▶ **PETUNJUK KERJA**:
Teruskan tulisan tentang berdakwah dengan uswatun hasanah di bawah ini, dimulai tepat setelah kalimat terakhir yang ditampilkan.

▶ **BAGIAN DOKUMEN**:
===

Senin, 23 Agustus 2021

Berdakwahlah dengan Uswatun Hasanah

Dulu, kita sering mendengar orang tua memberi nasehat kepada anaknya, "Nak, supaya hidupmu tenang, jangan campuri urusan orang lain. Jangan cari musuh. Jangan cari masalah. Hiduplah lurus-lurus saja."



Pesan seperti ini biasanya disampaikan orang tua kepada anaknya yang akan merantau. Tentu kita bisa maklum dengan isi pesan ini. Mereka --para orang tua-- merasa khawatir anak-anaknya terlibat persoalan-persoalan yang tak bisa mereka pecahkan. Mereka cemas anak-anaknya terlibat perkelahian, atau pelanggaran hukum. Mereka ingin anak-anaknya baik-baik saja ketika jauh dari mereka.

===

▶ **CUPLIKAN DATA**:

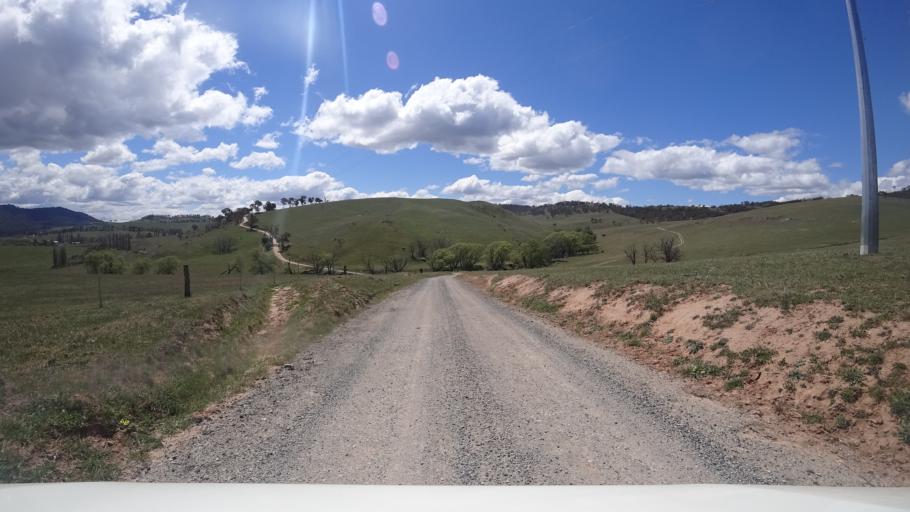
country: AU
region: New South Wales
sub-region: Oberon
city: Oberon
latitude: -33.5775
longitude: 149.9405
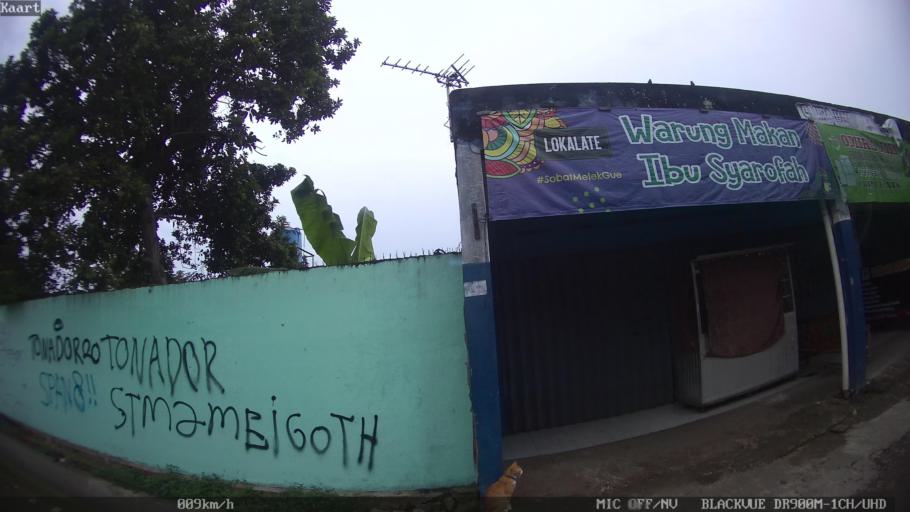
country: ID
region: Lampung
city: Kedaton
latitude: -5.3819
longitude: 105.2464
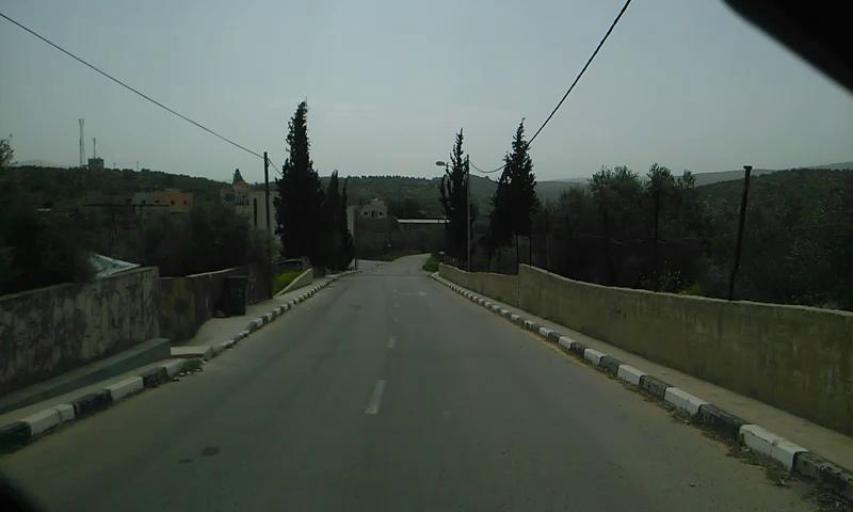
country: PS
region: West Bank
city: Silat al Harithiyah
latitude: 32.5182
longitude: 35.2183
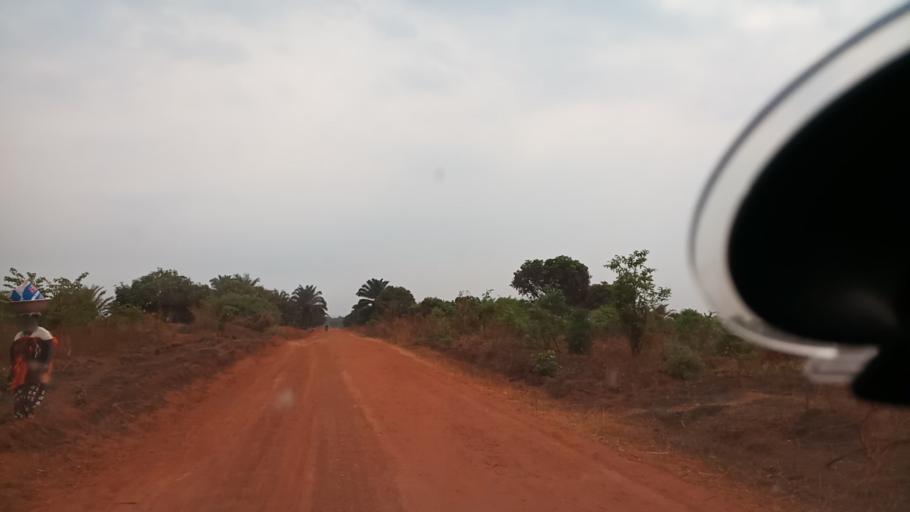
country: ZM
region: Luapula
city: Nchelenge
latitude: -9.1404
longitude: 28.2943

===

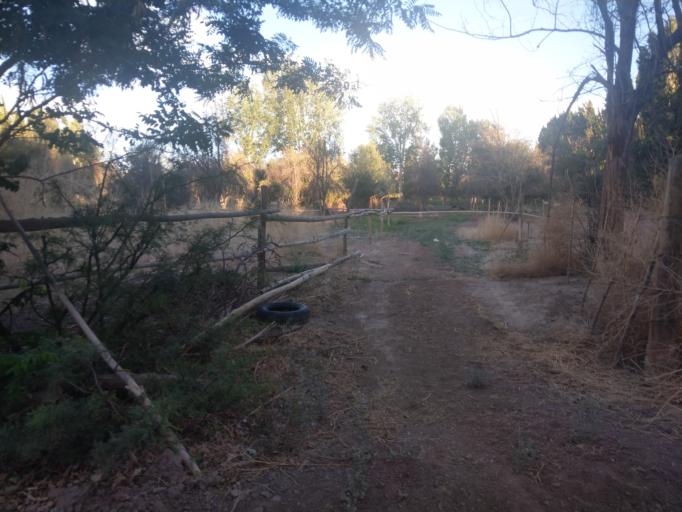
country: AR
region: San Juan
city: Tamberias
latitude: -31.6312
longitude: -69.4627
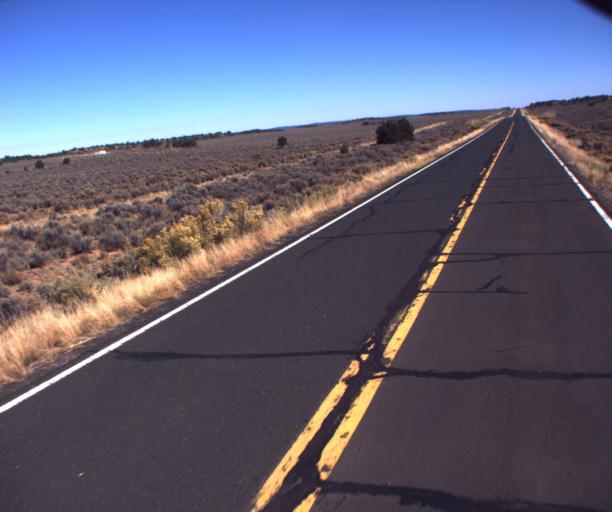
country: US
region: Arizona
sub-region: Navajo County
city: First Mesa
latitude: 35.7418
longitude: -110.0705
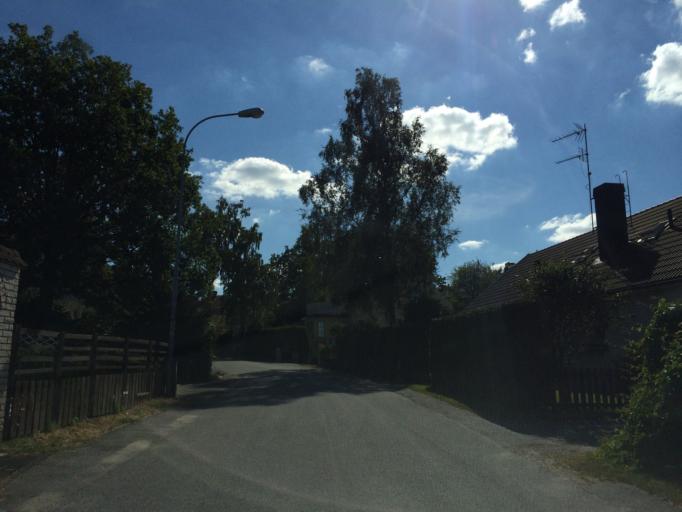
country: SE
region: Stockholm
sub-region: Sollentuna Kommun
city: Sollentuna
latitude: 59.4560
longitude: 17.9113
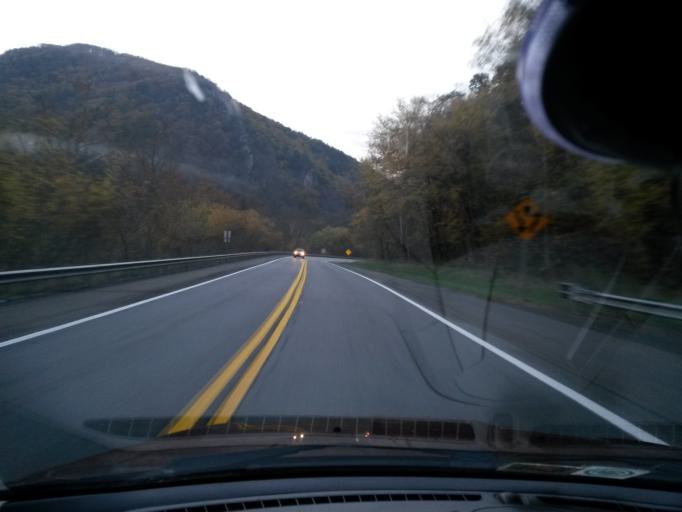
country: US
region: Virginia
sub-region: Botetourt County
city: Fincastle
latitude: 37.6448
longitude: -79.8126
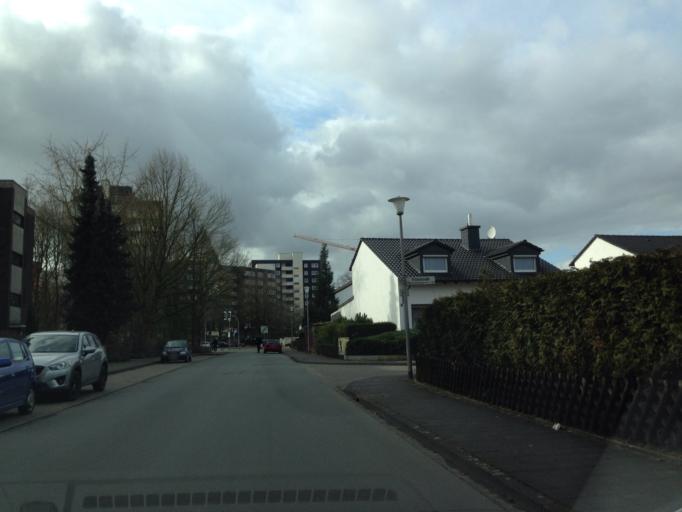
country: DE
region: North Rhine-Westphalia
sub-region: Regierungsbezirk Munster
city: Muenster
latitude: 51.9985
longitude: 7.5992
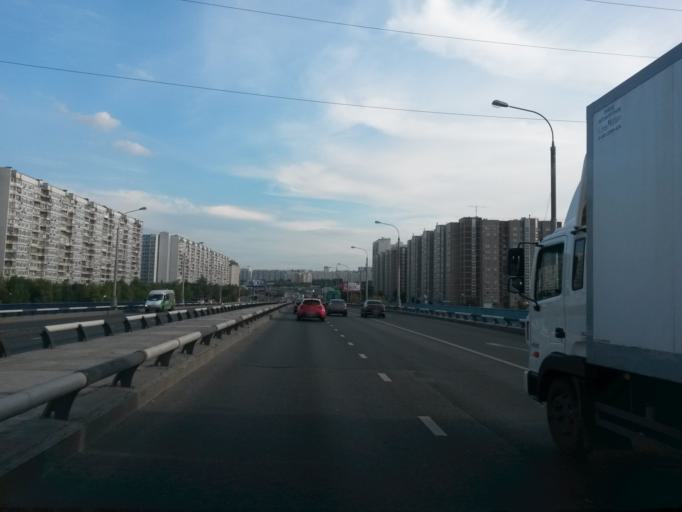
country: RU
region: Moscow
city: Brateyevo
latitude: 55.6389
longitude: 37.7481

===

▶ **HASIL TUGAS**:
Namun, jika larangan seperti ini berlebihan, anak-anak ini bisa tumbuh menjadi sosok yang tidak peduli dengan orang lain. Mereka menjelma menjadi pemuda yang sibuk dengan dirinya sendiri. Mereka tidak gelisah melihat persoalan yang mendera orang lain.

Mereka juga tak punya semangat untuk mengajak manusia berhijrah dari jalan yang bengkok ke jalan yang lurus. Singkatnya, mereka menjadi sosok yang "ingin masuk surga sendirian".

Padahal, para Nabi tidak memiliki sifat seperti itu. Lihatlah masa muda Nabi Ibrahim Alaihissalam (AS). Ia gelisah melihat kehidupan orang-orang di sekitarnya --termasuk ayahnya sendiri-- yang suka menyembah berhala. Ia kerap mengajak kaumnya untuk berpikir jernih tentang penciptaan alam semesta dan ke-Mahakuasa-an Sang Pencipta. Ia menyampaikan hujjah yang sederhana, mudah dipahami, namun tak terbantahkan.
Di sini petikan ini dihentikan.